# Change the title of this page



## DeniseM (Mar 28, 2007)

Ten of the posts on the first page of this forum had to be moved because they were misplaced.  I've noticed that posts that belong on the TUG Lounge forum, show up here almost every day.  I think "TUG General," is too vague to make it clear what this board is for.  How about - "Talk about TUG," or "Questions About TUG," or "About the TUG Website?"


----------



## philemer (Mar 29, 2007)

I like your suggestion. 

Phil


----------



## bigrick (Mar 29, 2007)

Good idea!


----------



## Makai Guy (Mar 29, 2007)

I've been considering this for a long time - changing the two TUG-related forums to "About TUG BBS", and "About The Rest of TUG", or something similar.  The big thing that has held me back is the large number of already existing posts that refer to these forums by name.  Not an insurmountable problem, but definitely a complication.

It should be noted, however, that there ARE forum descriptions posted, not only in the forum list, but at the top of each forum page, that pretty clearly indicate what each forum is for.


----------



## DeniseM (Mar 29, 2007)

Makai Guy said:


> It should be noted, however, that there ARE forum descriptions posted, not only in the forum list, but at the top of each forum page, that pretty clearly indicate what each forum is for.
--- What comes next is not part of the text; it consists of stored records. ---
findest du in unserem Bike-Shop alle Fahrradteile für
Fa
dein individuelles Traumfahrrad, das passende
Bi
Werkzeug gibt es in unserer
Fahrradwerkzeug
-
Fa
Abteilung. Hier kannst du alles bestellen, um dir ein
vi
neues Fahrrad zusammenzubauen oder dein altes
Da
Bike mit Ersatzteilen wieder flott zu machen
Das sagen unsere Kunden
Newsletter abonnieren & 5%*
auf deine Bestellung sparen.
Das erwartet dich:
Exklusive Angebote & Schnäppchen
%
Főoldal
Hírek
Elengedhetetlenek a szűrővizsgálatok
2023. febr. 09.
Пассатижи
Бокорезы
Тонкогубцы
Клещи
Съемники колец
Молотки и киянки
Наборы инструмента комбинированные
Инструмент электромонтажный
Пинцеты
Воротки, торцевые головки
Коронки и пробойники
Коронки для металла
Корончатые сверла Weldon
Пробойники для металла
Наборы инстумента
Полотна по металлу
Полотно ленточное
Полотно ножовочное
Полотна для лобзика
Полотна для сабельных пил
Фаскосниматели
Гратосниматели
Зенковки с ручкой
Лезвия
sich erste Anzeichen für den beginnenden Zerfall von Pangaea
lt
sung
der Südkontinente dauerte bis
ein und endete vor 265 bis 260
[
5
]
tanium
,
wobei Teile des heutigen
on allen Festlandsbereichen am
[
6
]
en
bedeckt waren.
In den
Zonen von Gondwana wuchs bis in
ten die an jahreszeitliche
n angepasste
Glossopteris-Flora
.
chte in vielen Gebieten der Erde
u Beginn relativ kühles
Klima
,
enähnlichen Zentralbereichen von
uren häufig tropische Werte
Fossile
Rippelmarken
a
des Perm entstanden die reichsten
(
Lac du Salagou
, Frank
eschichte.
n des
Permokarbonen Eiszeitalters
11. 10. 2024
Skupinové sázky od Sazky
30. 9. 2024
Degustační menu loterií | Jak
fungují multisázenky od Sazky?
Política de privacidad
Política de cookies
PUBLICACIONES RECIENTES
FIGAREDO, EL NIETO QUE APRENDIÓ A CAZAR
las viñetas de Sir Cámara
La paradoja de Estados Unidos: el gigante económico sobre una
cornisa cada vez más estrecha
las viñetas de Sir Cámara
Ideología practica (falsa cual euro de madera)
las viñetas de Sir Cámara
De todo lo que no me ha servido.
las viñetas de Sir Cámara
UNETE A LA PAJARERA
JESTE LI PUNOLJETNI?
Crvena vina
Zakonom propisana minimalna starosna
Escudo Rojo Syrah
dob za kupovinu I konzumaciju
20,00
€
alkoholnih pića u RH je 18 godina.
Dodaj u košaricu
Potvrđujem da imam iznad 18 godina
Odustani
True - but a large number of posters apparently don't read the fine print.


----------



## Keitht (Mar 29, 2007)

Makai Guy said:


> It should be noted, however, that there ARE forum descriptions posted, not only in the forum list, but at the top of each forum page, that pretty clearly indicate what each forum is for.



True.  There is also a detailed explanation of how to change the setting to show 'Member' in place of 'Guest', but how many times a week is the same question asked?   
Would it be practical to change the title and add (formerly xyz), or would it be too long?


----------



## TUGBrian (Mar 29, 2007)

we could add a forum that says "TUG MEMBERS LISTED AS GUEST"

=)

I like the idea of a namechange...doesnt bother me what you call it...whos got an idea?


----------



## bigrick (Mar 30, 2007)

Makai Guy:  "About TUG BBS" and "About The Rest of TUG"

DeniseM:  "Talk about TUG" or "Questions About TUG" or "About the TUG Website?"

Any others?

Any of these are fine with me.  Try one for a while and see if it helps.  If not, improve it again.


----------



## DeniseM (Mar 30, 2007)

TUG Improvements! said:


> who's got an idea?



Just in case you missed them in my original post:   



> How about - "Talk about TUG," or "Questions About TUG," or "About the TUG Website?"


----------



## TUGBrian (Mar 30, 2007)

bah..obviously not enough coffee...

you dont even wanna know how many emails ive read/replied to over the past few days...the words all just kinda flow together now =)


----------



## Bill4728 (Apr 1, 2007)

1. I should move this thread becuase it on the wrong board. This is a question about the TUG BBS and therefore should be on the TUG BBS board.  LOL

2. maybe these two boards shouldn't be the first two boards on the list of boards but maybe under the lounge?  Do you think that would help?


----------



## Makai Guy (Apr 1, 2007)

Bill4728 said:


> 2. maybe these two boards shouldn't be the first two boards on the list of boards but maybe under the lounge?  Do you think that would help?



No I don't.  On our old UBB board (before 6/05) we had just one forum, TUG FEATURES, placed further down the list, and hardly anybody ever found it.  All TUG-related stuff ended up getting posted in TUG Lounge where it had to be moved.  Even worse, nobody ever read it to know of important changes to the board, etc.  When we went to this software, we split into two TUG-related forums and placed them at the top so people would at least be aware they existed.


----------